I’ve said it before. And I’m not naive. I know that our family’s not likely to have summers like this again. Summers where the older one is still willing to play on a slip n’ slide for hours with the little one. Or where they set up forts, and play spy, and try to ambush each other with nerf guns. It’s all going by so terribly fast.
I went into this week thinking I’d take the kids on adventures. Do something fantastical every day. But as this week unfolds, I’m realizing, that the fantastical isn’t what we need right now.
And so, I / we’ve embraced the simple fun. We’ve had morning bike rides. And afternoon bike rides. And water gun fights. And the aforementioned slip n’ slide fun. We’ve played Uno. And coloured. And built lego. We’ve baked. And we’ve even managed to work in a few back to school errands and closet clean-outs, which have actually seemed kinda fun, given that they were sandwiched between so many other fun (but relatively calm) activities.
And why, you might be wondering, have I bothered to write this? Well, it’s simply to implore you, if you have some time off in what’s left of this glorious summer, with little ones, or loved ones, or anyone, really, to release the desire to do the fantastical, and instead embrace the simple. No matter where you are in your life’s journey, it’s all going by too fast.
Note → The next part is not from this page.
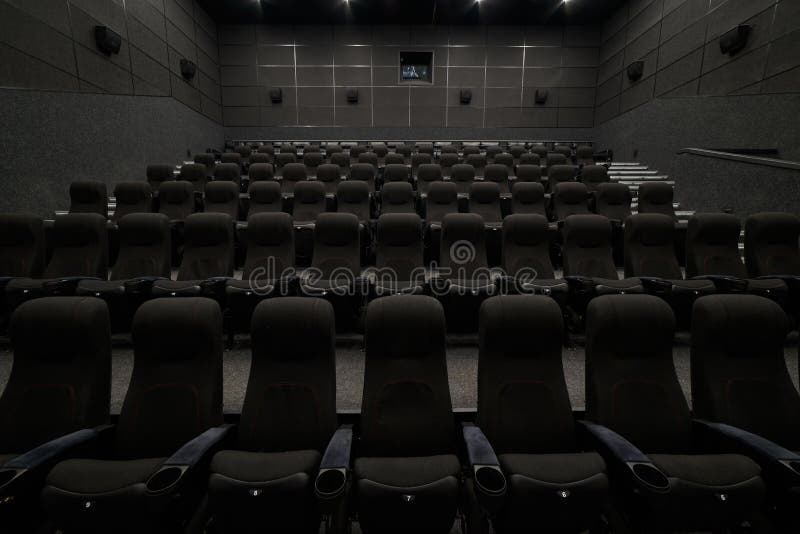
This screenshot has width=800, height=534. Identify the location of row of seats. (414, 369), (409, 243), (404, 207), (406, 176), (396, 160), (397, 144).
Like everyone else, I watched the Hip concert on Saturday night. And I was reminded of the summer that stretched from my brain tumour diagnosis to eventual operation. That summer, I didn’t know what the outcome was going to be for me. And that summer, and in the summers that have followed, I focused on the fantastical; trying to do the most exciting things with and for my kids. But today, when the kids looked at me and earnestly told me how much fun they’ve been having just being with me these past few days . . . well, I was reminded of what really matters. Being there, fully, and completely, for the ones you love. And to do that, well, you don’t need the fantastical. You just need your loving self, and the desire to have a little fun.